Nicholas P. Mitola Jr. of Spokane was sentenced Tuesday to 15 years in federal prison – probably some of it in protective custody – for selling a firearm to a federal witness who says the former New Jersey mobster is a “one-man crime wave.”
Mitola was previously convicted for a 1991 killing in Spokane over a “drug scam gone sour” and involvement in 2000 in the largest, most-sophisticated bookmaking operation ever busted in the city.
“I admit I’m not the cleanest person, but I’m not a violent gun guy,” the bearded 58-year-old Mitola, wearing sandals and a blue jail jumpsuit, told Senior U.S. District Court Judge Frem Nielsen at the sentencing.
Mitola, a former federally protected witness, said thank you after Nielsen ruled that Mitola “accepted responsibility” for his latest criminal conduct and, therefore, qualified for the lightest possible sentence of 180 months.
“You don’t have to thank me,” the judge responded.
After his arrest two years ago, Mitola immediately confessed to the FBI and offered to “help burn this town down” by providing the agency with information about gambling, drugs and other criminal activity.
But the FBI, who used Mitola to infiltrate the Lucchese organized crime family in New Jersey in the late 1980s, turned down his offer.
A three-part series on Mitola and Al “The Penguin” Anglisano, the former federally protected witness who turned him in to authorities, concluded Tuesday in The Spokesman-Review.
When he’s released from prison, Mitola will be on federal supervision another five years. He will be banned from any form of gambling. He will be given credit for the 17 months he’s been in custody since his arrest in September 2004, two months after he sold a handgun to Anglisano, who was working for the FBI.
Anglisano, now out of the witness program and living under the name Perry Adrienne, didn’t attend the sentencing.
Two of Mitola’s associates, Lazarus Pertginides, who was arrested on state gambling charges in December, and Frank Ward, were in the courtroom but didn’t address the court. They were called “loyal friends” by Mitola during his remarks to the court.

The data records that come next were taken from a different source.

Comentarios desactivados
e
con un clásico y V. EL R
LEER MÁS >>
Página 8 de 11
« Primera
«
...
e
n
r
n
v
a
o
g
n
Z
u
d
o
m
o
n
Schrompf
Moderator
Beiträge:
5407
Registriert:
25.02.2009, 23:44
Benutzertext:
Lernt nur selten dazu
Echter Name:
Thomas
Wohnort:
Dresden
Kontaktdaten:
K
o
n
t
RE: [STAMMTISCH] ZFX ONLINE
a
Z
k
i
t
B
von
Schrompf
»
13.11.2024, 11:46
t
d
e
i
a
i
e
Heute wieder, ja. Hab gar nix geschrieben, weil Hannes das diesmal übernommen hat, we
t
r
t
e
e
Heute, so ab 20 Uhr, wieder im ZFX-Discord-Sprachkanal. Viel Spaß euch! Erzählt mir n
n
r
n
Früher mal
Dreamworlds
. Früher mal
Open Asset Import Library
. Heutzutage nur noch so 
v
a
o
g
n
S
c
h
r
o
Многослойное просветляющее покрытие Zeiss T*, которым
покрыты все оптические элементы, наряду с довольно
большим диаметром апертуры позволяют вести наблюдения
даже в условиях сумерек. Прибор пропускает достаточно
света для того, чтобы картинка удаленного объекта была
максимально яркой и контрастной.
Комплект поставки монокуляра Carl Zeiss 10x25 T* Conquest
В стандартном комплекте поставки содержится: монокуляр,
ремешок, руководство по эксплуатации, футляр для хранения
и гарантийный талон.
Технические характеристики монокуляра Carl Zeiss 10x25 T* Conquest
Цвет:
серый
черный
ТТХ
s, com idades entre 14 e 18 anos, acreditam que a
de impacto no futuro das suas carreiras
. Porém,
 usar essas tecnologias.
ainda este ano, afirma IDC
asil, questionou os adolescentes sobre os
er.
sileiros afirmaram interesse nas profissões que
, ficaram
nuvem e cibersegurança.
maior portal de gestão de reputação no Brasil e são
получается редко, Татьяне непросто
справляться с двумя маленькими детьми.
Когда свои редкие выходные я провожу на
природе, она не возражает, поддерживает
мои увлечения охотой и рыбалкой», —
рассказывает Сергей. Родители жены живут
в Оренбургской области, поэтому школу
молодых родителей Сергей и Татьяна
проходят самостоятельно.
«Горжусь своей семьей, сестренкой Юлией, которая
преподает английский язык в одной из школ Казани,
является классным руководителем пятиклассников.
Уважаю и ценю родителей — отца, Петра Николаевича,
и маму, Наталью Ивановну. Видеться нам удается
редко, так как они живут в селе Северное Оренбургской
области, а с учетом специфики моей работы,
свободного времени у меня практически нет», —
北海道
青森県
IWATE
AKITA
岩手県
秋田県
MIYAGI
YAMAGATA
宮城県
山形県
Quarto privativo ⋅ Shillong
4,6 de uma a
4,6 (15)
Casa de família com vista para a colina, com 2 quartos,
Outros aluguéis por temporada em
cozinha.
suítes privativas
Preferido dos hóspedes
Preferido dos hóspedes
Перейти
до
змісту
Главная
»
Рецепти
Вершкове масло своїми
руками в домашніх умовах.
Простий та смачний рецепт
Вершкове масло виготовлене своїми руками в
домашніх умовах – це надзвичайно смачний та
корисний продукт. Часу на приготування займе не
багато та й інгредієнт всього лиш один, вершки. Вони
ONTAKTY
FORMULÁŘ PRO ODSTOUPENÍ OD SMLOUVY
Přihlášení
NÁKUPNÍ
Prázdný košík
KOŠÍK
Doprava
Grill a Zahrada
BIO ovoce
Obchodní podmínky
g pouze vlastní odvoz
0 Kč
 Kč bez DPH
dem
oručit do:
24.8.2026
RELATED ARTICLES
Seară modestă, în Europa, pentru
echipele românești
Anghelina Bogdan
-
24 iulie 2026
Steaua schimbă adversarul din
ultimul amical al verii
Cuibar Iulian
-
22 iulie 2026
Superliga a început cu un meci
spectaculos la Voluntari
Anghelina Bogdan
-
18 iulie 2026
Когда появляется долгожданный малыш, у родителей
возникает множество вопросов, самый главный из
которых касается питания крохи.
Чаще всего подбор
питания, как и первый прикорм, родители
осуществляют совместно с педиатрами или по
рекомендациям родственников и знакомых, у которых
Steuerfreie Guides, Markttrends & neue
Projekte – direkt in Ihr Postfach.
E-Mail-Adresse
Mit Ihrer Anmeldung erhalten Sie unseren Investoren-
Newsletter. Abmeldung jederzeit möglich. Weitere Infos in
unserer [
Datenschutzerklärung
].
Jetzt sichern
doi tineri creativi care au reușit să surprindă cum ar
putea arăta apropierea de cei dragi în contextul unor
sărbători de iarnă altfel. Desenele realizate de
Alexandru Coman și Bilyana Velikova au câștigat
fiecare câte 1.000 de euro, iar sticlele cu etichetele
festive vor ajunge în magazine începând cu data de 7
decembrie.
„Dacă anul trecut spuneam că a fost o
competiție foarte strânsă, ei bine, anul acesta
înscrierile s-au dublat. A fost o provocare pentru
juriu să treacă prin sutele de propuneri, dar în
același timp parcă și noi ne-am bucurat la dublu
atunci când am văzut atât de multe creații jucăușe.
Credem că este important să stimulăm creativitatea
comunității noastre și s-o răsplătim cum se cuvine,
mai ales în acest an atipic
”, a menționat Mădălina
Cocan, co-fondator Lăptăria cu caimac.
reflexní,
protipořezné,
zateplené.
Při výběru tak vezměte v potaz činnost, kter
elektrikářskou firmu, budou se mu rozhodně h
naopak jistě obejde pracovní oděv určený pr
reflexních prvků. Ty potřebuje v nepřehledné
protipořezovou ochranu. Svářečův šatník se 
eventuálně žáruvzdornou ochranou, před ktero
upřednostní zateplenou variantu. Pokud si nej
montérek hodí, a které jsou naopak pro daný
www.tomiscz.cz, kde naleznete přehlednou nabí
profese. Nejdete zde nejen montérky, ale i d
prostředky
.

Outside the courtroom, Pertginides and Ward both said while Mitola’s actions brokering a gun deal may have been “stupid,” he still got a bum rap from the FBI.
“In my opinion, the idea for the crime originated with the FBI. Without their involvement this crime would never have happened,” Ward said.
During the trial, tape recordings of conversations between Mitola and Anglisano were played for the jury, and Anglisano testified as a key prosecution witness. Mitola was found guilty of being a felon in possession of a firearm and ammunition last November.
Because of his two previous felony drug convictions and the 1991 manslaughter conviction in Spokane County, Mitola met the legal definition of an “armed career criminal” and faced a minimum of 15 years in prison.
Assistant U.S. Attorney Joseph Harrington argued to the court that by taking the case to trial, Mitola shouldn’t be given credit for accepting responsibility – a significant point-calculation issue when federal judges examine sentencing ranges under advisory guidelines.
The federal prosecutor urged the court to sentence Mitola to the “high end” of a sentencing range of 210 to 262 months – almost 22 years in prison.
Mitola told the court he still believes he was entrapped by the FBI and Anglisano, who was getting paid for his undercover work. “He hounded me for the gun,” the defendant told the judge.
Mitola said he got the gun for Anglisano because “I didn’t know if he was going to kill me and turn me in for a bounty” to Lucchese family members Mitola testified against in the longest organized crime trial in U.S. history. The trial ended with acquittals.
Harrington reminded the court that a 12-member jury rejected the defense’s entrapment theory after hearing witnesses and listening to Mitola testify in his own defense.
“He’s trying to shift the responsibility for his conduct,” the prosecutor told the court.
Mitola, who got the handgun from Tony Moss, could have simply introduced Anglisano to Moss and not played the middleman in the gun sale, Harrington said. But the ex-mobster wanted to play a role in the deal because “he wanted to stay in control of the situation,” Harrington told the court.
The prosecutor then re-read a portion of a secretly recorded FBI transcript of Mitola talking to Anglisano, used during the trial.
“I’ve got to do something for you first, ‘cause then we’re … we’re married,” Mitola told Anglisano in explaining why he’d get him the handgun. “That’s how I operate. Whatever you want done here, we’ll … we’ll go take a walk in the park.”
During its investigation, the FBI learned about other criminal activity Mitola was involved in, including insurance fraud and food stamp fraud in the Spokane area.
Court-appointed federal defender Terry Ryan told the court Mitola “essentially has led a lifetime of crime. But this crime he’s before the court for took place over the course of one minute.”
The defense attorney said statistics show older criminals like Mitola are less likely to re-offend and argued for the minimum 15-year term.
Harrington reminded the judge he heard those similar arguments before sentencing Mitola to two years in prison in 2000 for operating an illegal bookmaking operation.
“Here we are again, six years later, with new charges and a new conviction,” the prosecutor said.